Bundestagsabgeordneter Reinhard Meier eröffnet neue Beratungsstelle bei CSU-Fraktion
Greifbarer Rat jetzt auch in Weiden

Mit Bier und Brezen haben die Stadträte und Bezirksvizepräsident Lothar Höher den Bundestagsabgeordneten Reiner Meier (Zweiter von Rechts) zum Auftakt der Bürgersprechstunden in Weiden empfangen. Bild: ggö

Der Vorschlag kam von den Bürgern selbst. "Viele Weidener und Neustädter sind extra zu mir nach Tirschenreuth gekommen", berichtet Bundestagsabgeordneter Reiner Meier. Dass sie diese Strecke auf sich nehmen, signalisiere ihm Interesse an seiner Arbeit und der Politik. Jetzt gibt es eine neue Lösung.

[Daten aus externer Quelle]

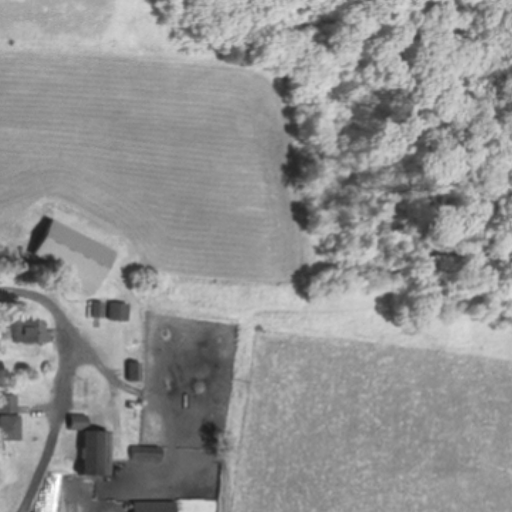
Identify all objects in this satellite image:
building: (96, 309)
building: (118, 311)
building: (29, 332)
building: (132, 371)
road: (62, 383)
building: (89, 446)
building: (146, 453)
building: (155, 506)
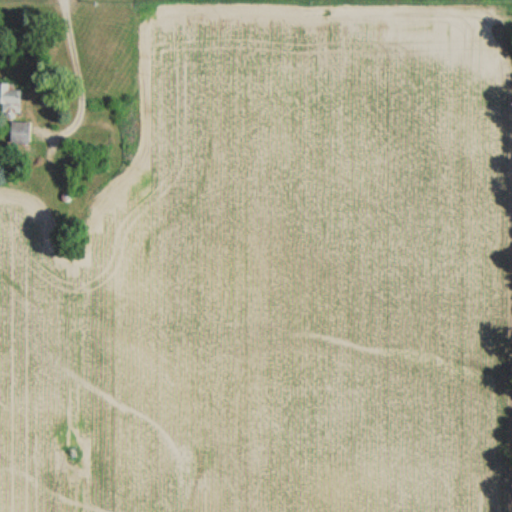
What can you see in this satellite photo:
road: (78, 79)
building: (9, 100)
building: (20, 133)
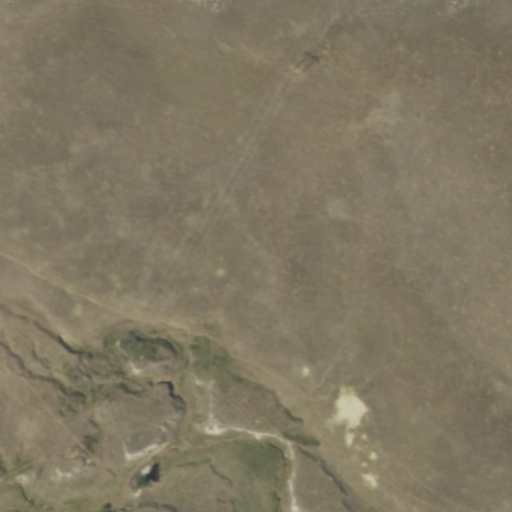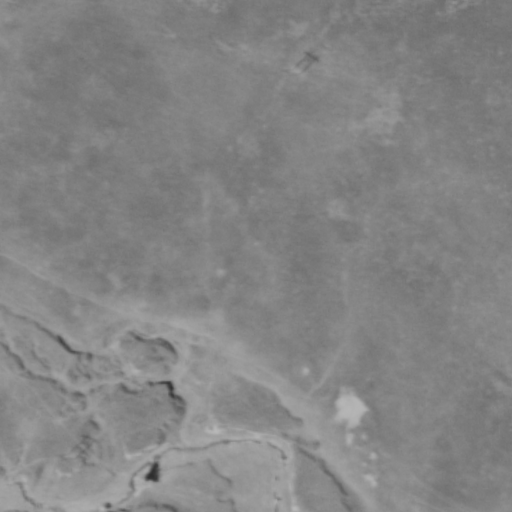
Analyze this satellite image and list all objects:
power tower: (296, 71)
power tower: (68, 454)
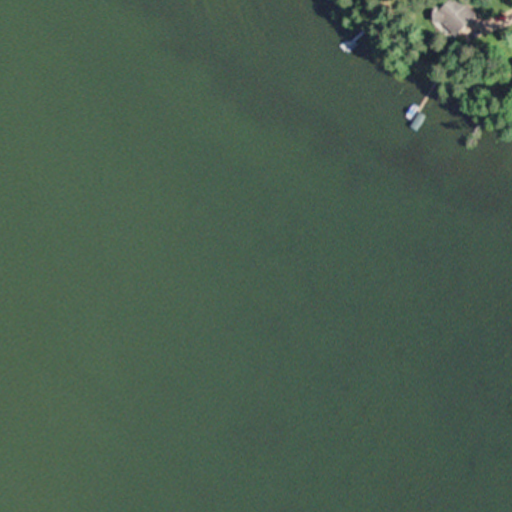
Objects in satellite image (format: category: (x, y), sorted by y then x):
building: (510, 65)
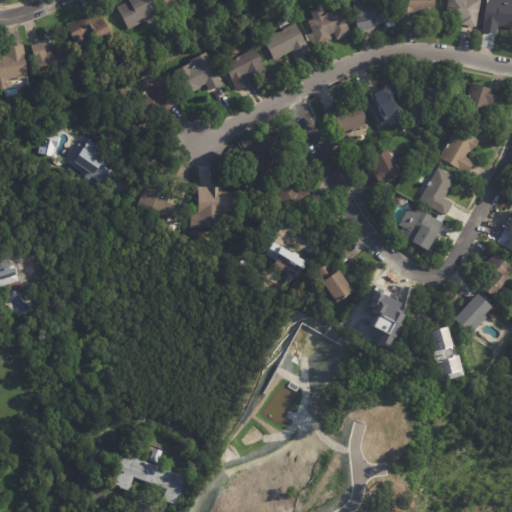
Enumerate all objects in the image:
building: (167, 1)
building: (170, 2)
building: (200, 8)
building: (413, 8)
road: (24, 9)
building: (416, 9)
building: (461, 11)
building: (464, 11)
building: (135, 12)
building: (137, 12)
building: (366, 13)
building: (372, 13)
building: (496, 15)
building: (498, 16)
building: (326, 25)
building: (328, 25)
building: (91, 27)
building: (87, 30)
building: (288, 41)
building: (285, 42)
building: (49, 58)
building: (50, 61)
building: (13, 65)
building: (11, 66)
building: (242, 69)
building: (245, 69)
building: (197, 73)
road: (350, 74)
building: (197, 77)
building: (480, 101)
building: (153, 102)
building: (423, 102)
building: (480, 102)
building: (154, 103)
building: (419, 103)
building: (385, 106)
building: (380, 107)
building: (347, 118)
building: (348, 118)
building: (458, 150)
building: (258, 151)
building: (460, 151)
building: (260, 153)
road: (155, 158)
building: (93, 161)
building: (91, 162)
building: (380, 168)
building: (384, 169)
building: (182, 187)
building: (436, 191)
building: (438, 191)
building: (287, 194)
building: (291, 194)
building: (157, 203)
building: (154, 204)
building: (211, 206)
building: (215, 209)
building: (418, 228)
building: (421, 229)
building: (509, 244)
building: (510, 246)
building: (287, 258)
building: (284, 261)
road: (394, 261)
building: (246, 267)
building: (6, 272)
building: (494, 274)
building: (7, 275)
building: (499, 275)
building: (336, 283)
building: (336, 286)
building: (390, 313)
building: (471, 313)
building: (474, 315)
building: (445, 353)
building: (442, 354)
building: (156, 457)
building: (149, 478)
building: (150, 478)
road: (354, 482)
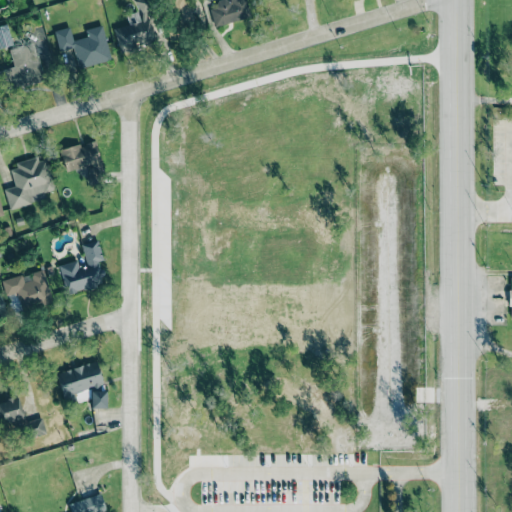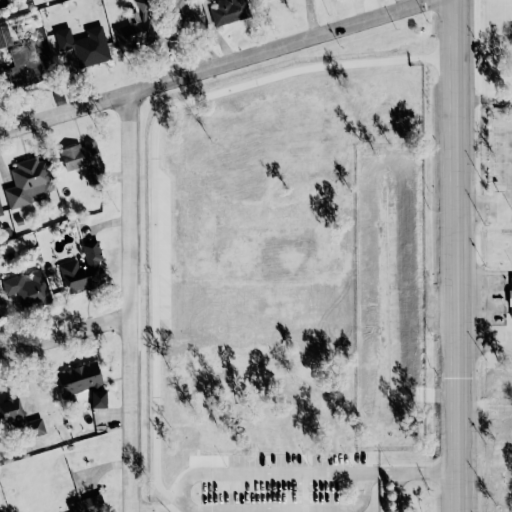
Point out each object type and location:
road: (373, 0)
building: (228, 11)
building: (181, 13)
road: (311, 18)
building: (136, 27)
building: (85, 45)
road: (217, 65)
building: (22, 72)
building: (83, 159)
building: (28, 181)
building: (0, 210)
road: (485, 210)
road: (459, 255)
building: (83, 270)
building: (29, 289)
building: (511, 294)
road: (129, 302)
building: (2, 308)
road: (295, 315)
road: (65, 334)
building: (79, 378)
building: (98, 399)
building: (10, 410)
building: (36, 427)
road: (429, 469)
road: (382, 470)
road: (184, 487)
road: (397, 491)
building: (88, 504)
road: (156, 511)
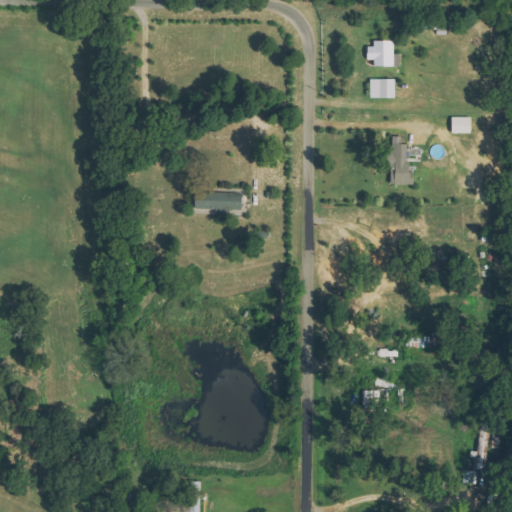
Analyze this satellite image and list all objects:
building: (380, 53)
building: (379, 88)
road: (306, 122)
building: (457, 125)
building: (397, 163)
building: (216, 202)
building: (377, 397)
building: (192, 496)
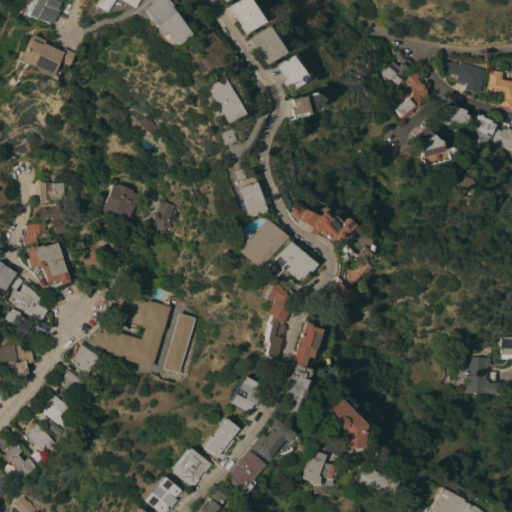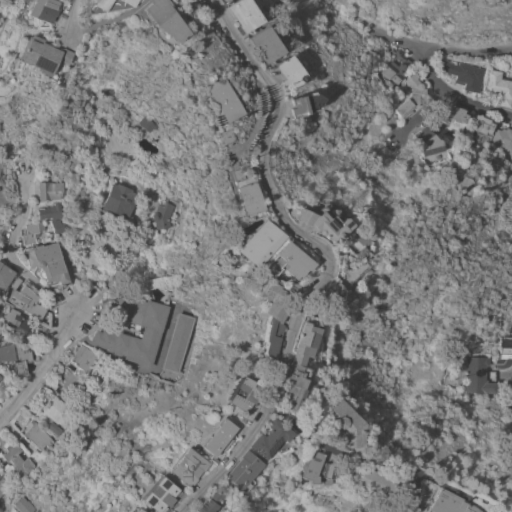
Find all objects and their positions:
building: (214, 0)
building: (217, 0)
building: (99, 3)
building: (101, 4)
building: (35, 9)
building: (35, 10)
building: (236, 14)
building: (238, 14)
road: (60, 17)
building: (156, 19)
building: (156, 20)
road: (390, 37)
building: (257, 44)
building: (258, 44)
building: (179, 50)
building: (35, 55)
building: (36, 56)
building: (395, 66)
road: (426, 66)
building: (390, 70)
building: (280, 72)
building: (283, 72)
building: (462, 73)
building: (464, 74)
building: (498, 87)
building: (499, 87)
building: (105, 89)
building: (411, 95)
building: (213, 99)
building: (214, 100)
building: (296, 103)
building: (511, 103)
building: (294, 104)
road: (416, 113)
building: (454, 113)
building: (455, 114)
building: (145, 123)
building: (480, 129)
building: (482, 129)
building: (217, 136)
building: (501, 137)
building: (503, 138)
building: (426, 142)
building: (427, 149)
building: (229, 174)
building: (48, 190)
building: (49, 190)
building: (240, 197)
building: (241, 198)
building: (118, 199)
building: (119, 201)
building: (53, 211)
building: (162, 214)
building: (162, 217)
building: (313, 223)
building: (40, 225)
building: (312, 225)
building: (59, 226)
building: (32, 232)
building: (251, 242)
building: (249, 243)
road: (313, 256)
building: (45, 261)
building: (46, 261)
building: (276, 261)
building: (277, 262)
building: (4, 275)
building: (5, 276)
building: (15, 282)
building: (322, 297)
building: (321, 298)
road: (56, 299)
building: (24, 300)
building: (26, 301)
building: (264, 316)
building: (15, 321)
building: (262, 321)
building: (18, 322)
building: (131, 329)
building: (133, 329)
building: (176, 342)
building: (178, 342)
building: (294, 344)
building: (505, 344)
building: (505, 344)
building: (6, 351)
building: (15, 356)
building: (82, 357)
building: (82, 357)
building: (104, 365)
building: (287, 367)
building: (475, 373)
building: (111, 374)
building: (0, 375)
building: (475, 375)
building: (0, 376)
road: (509, 376)
building: (68, 381)
building: (74, 384)
building: (282, 387)
building: (234, 393)
building: (236, 393)
building: (1, 397)
building: (510, 400)
building: (511, 400)
building: (72, 401)
building: (56, 409)
building: (55, 410)
building: (336, 423)
building: (337, 423)
building: (55, 428)
building: (37, 435)
building: (37, 437)
building: (209, 437)
building: (208, 439)
building: (259, 439)
building: (260, 439)
building: (37, 455)
building: (16, 459)
building: (18, 459)
road: (346, 460)
building: (179, 466)
building: (178, 467)
building: (335, 468)
building: (9, 469)
building: (306, 469)
building: (307, 469)
building: (233, 470)
building: (232, 472)
building: (364, 480)
building: (365, 480)
building: (4, 482)
building: (2, 487)
building: (150, 494)
building: (151, 495)
building: (199, 502)
building: (199, 503)
building: (439, 503)
building: (440, 503)
building: (23, 504)
building: (23, 505)
building: (129, 510)
building: (131, 510)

Die meiste Zeit hält sich Meier in Berlin auf, zwischendurch berät er im Bürgerbüro Tirschenreuth. Ab Januar bietet er nun auch in Weiden monatliche Sprechstunden an. Bezirkstagspräsident Lothar Höher und die Stadträte empfingen ihn in seiner neuen Beratungsstelle im Gebäude der CSU-Fraktion.

Leute anlocken


Zu den großen Themen gehört für Meier aktuell die Krankenhausreform, die jeden etwas angehe. "Schließlich werden wir alle älter und brauchen irgendwann mal Pflege." Es sei daher wichtig, das Pflegepersonal der Krankenhäuser aufzustocken. Dazu müsse die Politik den Beruf des Krankenpflegers aber erst einmal wieder attraktiv machen.

Meier ist stolz darauf, dass die CSU darin schon ein ganzes Stück weiter sei. Die Partei habe es geschafft, die Ausbildung offen zu gestalten. Inzwischen können sich auch Hauptschüler zu Krankenpflegern ausbilden lassen. "Es kann halt nicht jeder Pfleger Abitur haben." Wer das erste Ausbildungsjahr erfolgreich hinter sich gebracht hat, kann sich im zweiten Jahr auf einen Bereich spezialisieren.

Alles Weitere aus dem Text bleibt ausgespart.